Microsoft Corp. is bigger than most countries’ whole stock markets and its bond rating would be the envy of many nations. Now a DoubleLine Capital portfolio manager is raising an uncomfortable — if theoretical — question about the software maker and its fortress balance sheet: Is it safer than the US government’s?
It’s just a thought experiment — the asset manager doesn’t own the technology giant’s bonds — intended to highlight the diverging state of public and private finances.
But the analysis shines a light on the ascendancy of the corporate sector and the unprecedented juggernaut status of the US technology behemoths at a time of intense hand-wringing in Washington about the nation’s deteriorating fiscal picture. It also points to why it may make sense for investors to buy corporate debt now even as valuations for the sector are near historic highs.
In one corner is Microsoft, which boasts pristine credit scores from Moody’s Ratings and S&P Global Ratings on long-term debt totaling about $45 billion. The technology titan is expected to generate nearly $48 billion of cash in its fiscal 2025, and it produced enough of a key kind of earnings in 2024 to pay its annual interest expenses more than 50 times over, according to a paper this month from DoubleLine.
That gives Microsoft “ample capacity to service its debt, even in challenging economic conditions,” portfolio manager Mariya Entina wrote.
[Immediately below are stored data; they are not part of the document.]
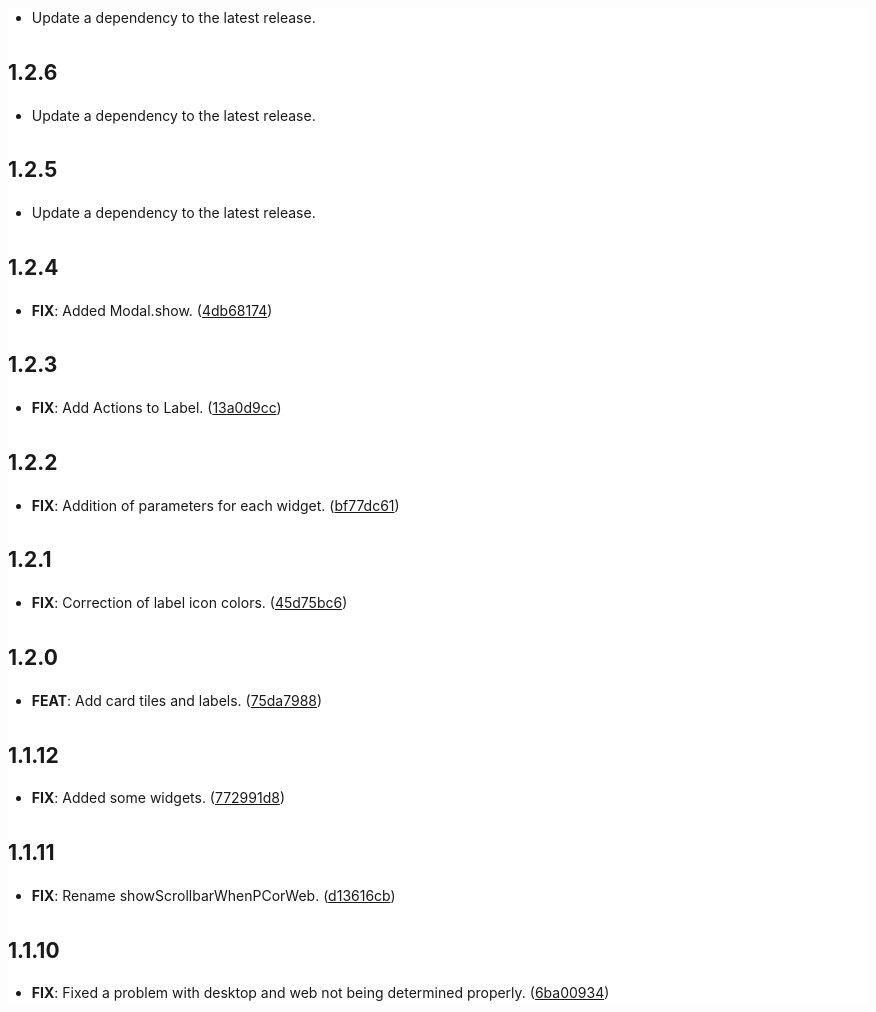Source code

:  - Update a dependency to the latest release.

## 1.2.6

 - Update a dependency to the latest release.

## 1.2.5

 - Update a dependency to the latest release.

## 1.2.4

 - **FIX**: Added Modal.show. ([4db68174](https://github.com/mathrunet/flutter_masamune/commit/4db68174c1f99adfb9ba9a659ee0732c81d22445))

## 1.2.3

 - **FIX**: Add Actions to Label. ([13a0d9cc](https://github.com/mathrunet/flutter_masamune/commit/13a0d9cc9a70141b388d5553d2fad74c526a0c14))

## 1.2.2

 - **FIX**: Addition of parameters for each widget. ([bf77dc61](https://github.com/mathrunet/flutter_masamune/commit/bf77dc61ea0b44f6fb3edc9c13675b71fe1174f7))

## 1.2.1

 - **FIX**: Correction of label icon colors. ([45d75bc6](https://github.com/mathrunet/flutter_masamune/commit/45d75bc6696a449cac59d169d72506b60f46556c))

## 1.2.0

 - **FEAT**: Add card tiles and labels. ([75da7988](https://github.com/mathrunet/flutter_masamune/commit/75da7988a11b2a8fae413039d5eabc2804bfa5af))

## 1.1.12

 - **FIX**: Added some widgets. ([772991d8](https://github.com/mathrunet/flutter_masamune/commit/772991d8cfa4b56056bed3a6dbf5e02b53d43a89))

## 1.1.11

 - **FIX**: Rename showScrollbarWhenPCorWeb. ([d13616cb](https://github.com/mathrunet/flutter_masamune/commit/d13616cbe7ee3f3611cf233d7e263fcc753f1d06))

## 1.1.10

 - **FIX**: Fixed a problem with desktop and web not being determined properly. ([6ba00934](https://github.com/mathrunet/flutter_masamune/commit/6ba00934b22cfe7e02e8fc526dfaa98d421b3d46))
Compare that to the US, whose credit standing has been in decline. While Microsoft produces ample free cash flow, the federal government has been running huge and growing deficits, and servicing its roughly $36 trillion in total debt is becoming more costly. The country’s receipts-to-interest expense has declined to 5.2 times as of 2023, from 6.7 in 2018, according to the paper. The government does have the luxury of collecting taxes and printing dollars, but its “high debt burden and rising interest costs” make for a challenging mix, according to Entina.
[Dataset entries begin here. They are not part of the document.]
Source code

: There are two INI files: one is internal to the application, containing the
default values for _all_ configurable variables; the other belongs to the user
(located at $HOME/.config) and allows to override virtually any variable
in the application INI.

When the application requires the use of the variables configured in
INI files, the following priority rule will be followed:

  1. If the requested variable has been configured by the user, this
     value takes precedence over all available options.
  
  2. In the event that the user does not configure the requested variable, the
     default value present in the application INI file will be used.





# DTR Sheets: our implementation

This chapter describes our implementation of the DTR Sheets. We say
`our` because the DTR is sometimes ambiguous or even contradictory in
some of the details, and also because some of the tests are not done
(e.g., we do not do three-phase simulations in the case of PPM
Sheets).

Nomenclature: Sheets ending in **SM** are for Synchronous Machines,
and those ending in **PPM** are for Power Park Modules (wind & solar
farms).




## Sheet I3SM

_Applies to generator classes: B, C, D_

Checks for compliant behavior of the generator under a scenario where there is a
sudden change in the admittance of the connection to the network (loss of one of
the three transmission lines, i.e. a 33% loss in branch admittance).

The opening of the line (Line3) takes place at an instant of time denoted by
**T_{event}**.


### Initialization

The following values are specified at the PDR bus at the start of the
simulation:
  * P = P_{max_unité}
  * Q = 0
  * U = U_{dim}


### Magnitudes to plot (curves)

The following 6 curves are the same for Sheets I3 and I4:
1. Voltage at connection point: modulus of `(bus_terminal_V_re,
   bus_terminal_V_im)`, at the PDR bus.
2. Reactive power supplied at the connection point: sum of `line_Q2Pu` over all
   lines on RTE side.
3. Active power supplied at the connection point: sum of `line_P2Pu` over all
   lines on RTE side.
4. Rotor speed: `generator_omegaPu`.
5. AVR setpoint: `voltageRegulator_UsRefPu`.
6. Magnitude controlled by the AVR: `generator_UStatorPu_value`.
“These growing fiscal challenges raise serious concerns about the creditworthiness of Uncle Sam,” she wrote. “In contrast, top-rated corporate credits – like Microsoft – are backed by ample cash-generating assets and significant corporate treasury reserves.”
Treasury investors have been stung by losses in recent years, of course. But for many, this kind of narrow financial analysis misses the point. US government bonds are backed by the full faith of the most powerful economy in the world, with the asset class rallying in times of stress thanks to its superior liquidity and the dollar’s privileged position in international commerce and foreign-exchange reserves.
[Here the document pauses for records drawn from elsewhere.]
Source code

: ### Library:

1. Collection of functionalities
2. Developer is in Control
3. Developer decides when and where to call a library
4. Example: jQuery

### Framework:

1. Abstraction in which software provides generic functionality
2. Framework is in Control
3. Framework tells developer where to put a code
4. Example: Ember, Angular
Indeed, even during debt-ceiling negotiations that brought the US to the brink of default, Treasuries rallied on haven demand, underscoring the time-honored investor preference for the asset class. Even as the Trump era creates a stress test for fiscal and monetary norms, US bonds remain the bedrock of the global financial system.
Ratings Scrutiny
Nonetheless, ratings companies have taken note of the deterioration in the US fiscal position. Fitch Ratings downgraded the US’s sovereign credit one level to AA+ from AAA in 2023, echoing a 2011 move from S&P. Fitch’s reasoning at the time was that the nation’s finances were on course to weaken further over the next three years due to tax cuts, new spending initiatives, economic shocks and repeated political gridlock.
“High debt levels, political polarization and a not-so-pretty fiscal outlook weigh on the government’s once-golden reputation,” Entina wrote.
The Department of Government Efficiency, led by Donald Trump megadonor Elon Musk, is aiming to dramatically reduce government spending, though it’s unclear how it plans to reach its $2 trillion target. Treasury Secretary Scott Bessent has vowed to lower the budget deficit, which is currently running near 7% of gross domestic product.
That debate is playing out across bond markets. Microsoft boasts some of the lowest yields in corporate debt benchmarks, and its weighted cost of capital is close to zero, according to Bloomberg Intelligence.
Thirty-year Microsoft bonds yield about 0.5 percentage point over 30-year Treasuries, data compiled by Bloomberg show. Meanwhile, the spread on a Bloomberg index of long-term investment-grade debt is about 1 percentage point, down from a 10-year average of around 1.6 points.
“Higher-rated and safer are not necessarily the same,” said BI senior credit analyst Robert Schiffman. “But the degrees of separation are small enough that the incremental carry for owning one of the few remaining AAAs like Microsoft suggest mildly higher risk-adjusted excess return outperformance potential.”
Microsoft’s 0.06% five-year cumulative default risk “is a reasonably good proxy for the US government’s risk free alternative.”